Saved entries:
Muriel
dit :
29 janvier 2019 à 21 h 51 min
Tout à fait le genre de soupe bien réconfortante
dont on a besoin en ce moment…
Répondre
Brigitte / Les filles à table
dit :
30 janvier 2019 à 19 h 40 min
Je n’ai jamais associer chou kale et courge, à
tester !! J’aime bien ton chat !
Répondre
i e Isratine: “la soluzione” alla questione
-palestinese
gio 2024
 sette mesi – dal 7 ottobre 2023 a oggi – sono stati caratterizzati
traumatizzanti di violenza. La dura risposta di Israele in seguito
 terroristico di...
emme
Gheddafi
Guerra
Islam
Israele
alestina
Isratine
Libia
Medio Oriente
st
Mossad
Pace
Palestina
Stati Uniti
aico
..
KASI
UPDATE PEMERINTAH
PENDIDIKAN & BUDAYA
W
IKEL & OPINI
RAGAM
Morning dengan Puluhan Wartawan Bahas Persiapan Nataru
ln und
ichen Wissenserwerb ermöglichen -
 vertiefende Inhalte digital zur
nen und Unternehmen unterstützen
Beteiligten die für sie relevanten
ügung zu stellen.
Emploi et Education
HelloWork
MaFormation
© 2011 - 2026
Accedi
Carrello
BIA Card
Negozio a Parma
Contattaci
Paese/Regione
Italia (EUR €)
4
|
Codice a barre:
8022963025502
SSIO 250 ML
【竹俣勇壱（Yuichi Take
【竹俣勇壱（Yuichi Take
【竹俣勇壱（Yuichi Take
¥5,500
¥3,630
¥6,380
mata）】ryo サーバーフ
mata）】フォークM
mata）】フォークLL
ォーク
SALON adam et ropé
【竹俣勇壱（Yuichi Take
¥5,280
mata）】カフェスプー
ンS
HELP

*REQUIREMENT*: Copy out every line of the records above, keeping each character unchanged.

*RESULT*:
Muriel
dit :
29 janvier 2019 à 21 h 51 min
Tout à fait le genre de soupe bien réconfortante
dont on a besoin en ce moment…
Répondre
Brigitte / Les filles à table
dit :
30 janvier 2019 à 19 h 40 min
Je n’ai jamais associer chou kale et courge, à
tester !! J’aime bien ton chat !
Répondre
i e Isratine: “la soluzione” alla questione
-palestinese
gio 2024
 sette mesi – dal 7 ottobre 2023 a oggi – sono stati caratterizzati
traumatizzanti di violenza. La dura risposta di Israele in seguito
 terroristico di...
emme
Gheddafi
Guerra
Islam
Israele
alestina
Isratine
Libia
Medio Oriente
st
Mossad
Pace
Palestina
Stati Uniti
aico
..
KASI
UPDATE PEMERINTAH
PENDIDIKAN & BUDAYA
W
IKEL & OPINI
RAGAM
Morning dengan Puluhan Wartawan Bahas Persiapan Nataru
ln und
ichen Wissenserwerb ermöglichen -
 vertiefende Inhalte digital zur
nen und Unternehmen unterstützen
Beteiligten die für sie relevanten
ügung zu stellen.
Emploi et Education
HelloWork
MaFormation
© 2011 - 2026
Accedi
Carrello
BIA Card
Negozio a Parma
Contattaci
Paese/Regione
Italia (EUR €)
4
|
Codice a barre:
8022963025502
SSIO 250 ML
【竹俣勇壱（Yuichi Take
【竹俣勇壱（Yuichi Take
【竹俣勇壱（Yuichi Take
¥5,500
¥3,630
¥6,380
mata）】ryo サーバーフ
mata）】フォークM
mata）】フォークLL
ォーク
SALON adam et ropé
【竹俣勇壱（Yuichi Take
¥5,280
mata）】カフェスプー
ンS
HELP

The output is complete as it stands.